Which lines in the items below contain the string "HTML"? Copy each such line in full.

- Opening Delimiter -

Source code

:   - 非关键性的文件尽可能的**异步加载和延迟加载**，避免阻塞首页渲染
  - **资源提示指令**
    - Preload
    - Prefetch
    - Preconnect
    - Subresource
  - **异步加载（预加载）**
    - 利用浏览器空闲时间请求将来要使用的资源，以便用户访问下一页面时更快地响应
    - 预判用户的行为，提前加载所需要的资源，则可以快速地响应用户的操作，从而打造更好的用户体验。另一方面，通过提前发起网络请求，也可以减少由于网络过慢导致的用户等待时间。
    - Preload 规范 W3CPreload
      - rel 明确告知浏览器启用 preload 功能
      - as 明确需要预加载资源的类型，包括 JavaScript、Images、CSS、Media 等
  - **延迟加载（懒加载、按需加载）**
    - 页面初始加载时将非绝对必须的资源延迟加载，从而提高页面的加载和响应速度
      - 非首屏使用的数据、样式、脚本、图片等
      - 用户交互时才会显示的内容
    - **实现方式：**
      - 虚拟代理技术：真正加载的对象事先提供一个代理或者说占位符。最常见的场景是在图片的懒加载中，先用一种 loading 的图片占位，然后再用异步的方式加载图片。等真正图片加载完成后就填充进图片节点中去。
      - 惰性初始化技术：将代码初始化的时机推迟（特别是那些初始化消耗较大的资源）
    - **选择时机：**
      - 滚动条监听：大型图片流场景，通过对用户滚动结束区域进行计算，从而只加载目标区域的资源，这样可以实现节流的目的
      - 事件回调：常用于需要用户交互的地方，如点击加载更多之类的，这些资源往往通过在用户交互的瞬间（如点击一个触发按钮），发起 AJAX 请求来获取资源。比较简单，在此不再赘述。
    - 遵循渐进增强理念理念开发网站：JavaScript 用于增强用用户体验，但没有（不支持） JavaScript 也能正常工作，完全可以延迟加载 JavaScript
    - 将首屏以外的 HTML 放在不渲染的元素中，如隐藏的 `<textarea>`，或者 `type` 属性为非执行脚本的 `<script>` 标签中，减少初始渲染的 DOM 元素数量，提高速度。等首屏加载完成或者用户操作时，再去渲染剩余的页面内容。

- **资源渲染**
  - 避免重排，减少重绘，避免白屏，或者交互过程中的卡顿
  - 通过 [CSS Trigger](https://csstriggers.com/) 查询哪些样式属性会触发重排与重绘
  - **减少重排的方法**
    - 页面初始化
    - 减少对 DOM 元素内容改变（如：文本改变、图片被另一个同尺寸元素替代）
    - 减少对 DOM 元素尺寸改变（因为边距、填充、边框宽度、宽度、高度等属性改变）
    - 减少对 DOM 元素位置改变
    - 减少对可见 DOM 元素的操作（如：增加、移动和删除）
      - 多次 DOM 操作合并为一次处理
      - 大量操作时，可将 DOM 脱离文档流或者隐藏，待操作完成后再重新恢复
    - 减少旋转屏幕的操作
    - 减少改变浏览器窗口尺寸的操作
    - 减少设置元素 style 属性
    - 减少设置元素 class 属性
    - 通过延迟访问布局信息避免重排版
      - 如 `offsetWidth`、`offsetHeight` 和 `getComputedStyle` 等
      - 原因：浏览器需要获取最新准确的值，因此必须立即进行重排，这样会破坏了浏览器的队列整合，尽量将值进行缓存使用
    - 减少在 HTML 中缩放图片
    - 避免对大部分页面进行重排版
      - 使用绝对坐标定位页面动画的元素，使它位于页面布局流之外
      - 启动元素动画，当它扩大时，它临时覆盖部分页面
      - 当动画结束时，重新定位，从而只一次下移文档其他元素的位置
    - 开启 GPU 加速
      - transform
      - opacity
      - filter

- Closing Delimiter -

### The answer:
    - 将首屏以外的 HTML 放在不渲染的元素中，如隐藏的 `<textarea>`，或者 `type` 属性为非执行脚本的 `<script>` 标签中，减少初始渲染的 DOM 元素数量，提高速度。等首屏加载完成或者用户操作时，再去渲染剩余的页面内容。
    - 减少在 HTML 中缩放图片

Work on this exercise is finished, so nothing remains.